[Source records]

■ ■ ■ ■ ■

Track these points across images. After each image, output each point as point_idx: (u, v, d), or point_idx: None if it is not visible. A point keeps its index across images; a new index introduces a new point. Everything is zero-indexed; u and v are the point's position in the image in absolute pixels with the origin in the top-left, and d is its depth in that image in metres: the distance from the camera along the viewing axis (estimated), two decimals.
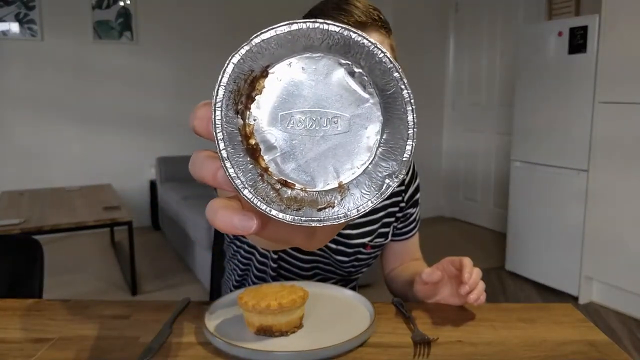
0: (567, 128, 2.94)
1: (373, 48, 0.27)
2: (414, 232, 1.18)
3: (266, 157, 0.28)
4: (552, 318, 0.90)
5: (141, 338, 0.80)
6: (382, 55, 0.27)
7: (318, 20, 0.27)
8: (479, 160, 4.63)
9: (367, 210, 0.28)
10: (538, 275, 3.19)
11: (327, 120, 0.28)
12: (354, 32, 0.27)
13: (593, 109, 2.79)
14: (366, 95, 0.28)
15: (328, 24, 0.27)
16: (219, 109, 0.27)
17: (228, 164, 0.27)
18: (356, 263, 1.08)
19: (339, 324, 0.82)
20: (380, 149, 0.29)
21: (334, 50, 0.28)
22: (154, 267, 3.51)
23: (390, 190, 0.29)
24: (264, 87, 0.28)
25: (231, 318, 0.84)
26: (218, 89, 0.27)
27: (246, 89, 0.28)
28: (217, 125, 0.27)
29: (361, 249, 1.07)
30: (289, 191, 0.28)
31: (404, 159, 0.28)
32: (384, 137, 0.29)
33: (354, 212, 0.28)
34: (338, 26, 0.27)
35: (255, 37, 0.27)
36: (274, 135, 0.28)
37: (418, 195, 1.17)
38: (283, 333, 0.78)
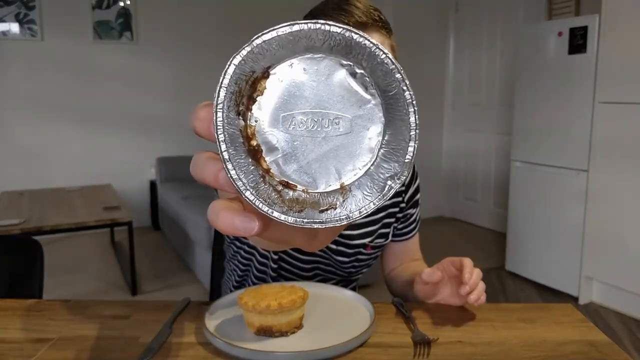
0: (567, 128, 2.94)
1: (375, 49, 0.27)
2: (414, 232, 1.18)
3: (268, 159, 0.28)
4: (552, 318, 0.90)
5: (141, 338, 0.80)
6: (384, 56, 0.27)
7: (319, 21, 0.26)
8: (479, 160, 4.63)
9: (369, 212, 0.28)
10: (538, 276, 3.19)
11: (328, 122, 0.28)
12: (356, 33, 0.27)
13: (593, 109, 2.79)
14: (368, 97, 0.28)
15: (329, 24, 0.26)
16: (221, 110, 0.27)
17: (230, 166, 0.27)
18: (356, 263, 1.08)
19: (339, 324, 0.82)
20: (382, 150, 0.29)
21: (335, 51, 0.28)
22: (154, 267, 3.51)
23: (392, 192, 0.28)
24: (265, 88, 0.28)
25: (231, 318, 0.84)
26: (219, 91, 0.26)
27: (247, 90, 0.27)
28: (218, 127, 0.27)
29: (361, 250, 1.07)
30: (291, 193, 0.28)
31: (406, 161, 0.28)
32: (385, 138, 0.29)
33: (356, 214, 0.28)
34: (339, 27, 0.27)
35: (257, 38, 0.26)
36: (276, 136, 0.28)
37: (418, 196, 1.17)
38: (283, 333, 0.78)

■ ■ ■ ■ ■

▸ WHAT YOU HAVE TO DO: Without any of its images, the data above should be returned exactly.

▸ EXPECTED ANSWER:
Track these points across images. After each image, output each point as point_idx: (u, v, d), or point_idx: None if it is not visible. A point keeps its index across images; a new index introduces a new point. Everything is zero-indexed; u and v are the point's position in the image in absolute pixels with the origin in the top-left, and d is its depth in that image in metres: the distance from the camera along the viewing axis (estimated), two decimals.
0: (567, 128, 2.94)
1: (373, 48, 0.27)
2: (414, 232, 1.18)
3: (266, 157, 0.28)
4: (552, 318, 0.90)
5: (141, 338, 0.80)
6: (382, 55, 0.27)
7: (318, 20, 0.27)
8: (479, 160, 4.63)
9: (367, 210, 0.28)
10: (538, 275, 3.19)
11: (327, 120, 0.28)
12: (354, 32, 0.27)
13: (593, 109, 2.79)
14: (366, 95, 0.28)
15: (328, 24, 0.27)
16: (219, 109, 0.27)
17: (228, 164, 0.27)
18: (356, 263, 1.08)
19: (339, 324, 0.82)
20: (380, 149, 0.29)
21: (334, 50, 0.28)
22: (154, 267, 3.51)
23: (390, 190, 0.29)
24: (264, 87, 0.28)
25: (231, 318, 0.84)
26: (218, 89, 0.27)
27: (246, 89, 0.28)
28: (217, 125, 0.27)
29: (361, 249, 1.07)
30: (289, 191, 0.28)
31: (404, 159, 0.28)
32: (384, 137, 0.29)
33: (354, 212, 0.28)
34: (338, 26, 0.27)
35: (255, 37, 0.27)
36: (274, 135, 0.28)
37: (418, 195, 1.17)
38: (283, 333, 0.78)
0: (567, 128, 2.94)
1: (375, 49, 0.27)
2: (414, 232, 1.18)
3: (268, 159, 0.28)
4: (552, 318, 0.90)
5: (141, 338, 0.80)
6: (384, 56, 0.27)
7: (319, 21, 0.26)
8: (479, 160, 4.63)
9: (369, 212, 0.28)
10: (538, 276, 3.19)
11: (328, 122, 0.28)
12: (356, 33, 0.27)
13: (593, 109, 2.79)
14: (368, 97, 0.28)
15: (329, 24, 0.26)
16: (221, 110, 0.27)
17: (230, 166, 0.27)
18: (356, 263, 1.08)
19: (339, 324, 0.82)
20: (382, 150, 0.29)
21: (335, 51, 0.28)
22: (154, 267, 3.51)
23: (392, 192, 0.28)
24: (265, 88, 0.28)
25: (231, 318, 0.84)
26: (219, 91, 0.26)
27: (247, 90, 0.27)
28: (218, 127, 0.27)
29: (361, 250, 1.07)
30: (291, 193, 0.28)
31: (406, 161, 0.28)
32: (385, 138, 0.29)
33: (356, 214, 0.28)
34: (339, 27, 0.27)
35: (257, 38, 0.26)
36: (276, 136, 0.28)
37: (418, 196, 1.17)
38: (283, 333, 0.78)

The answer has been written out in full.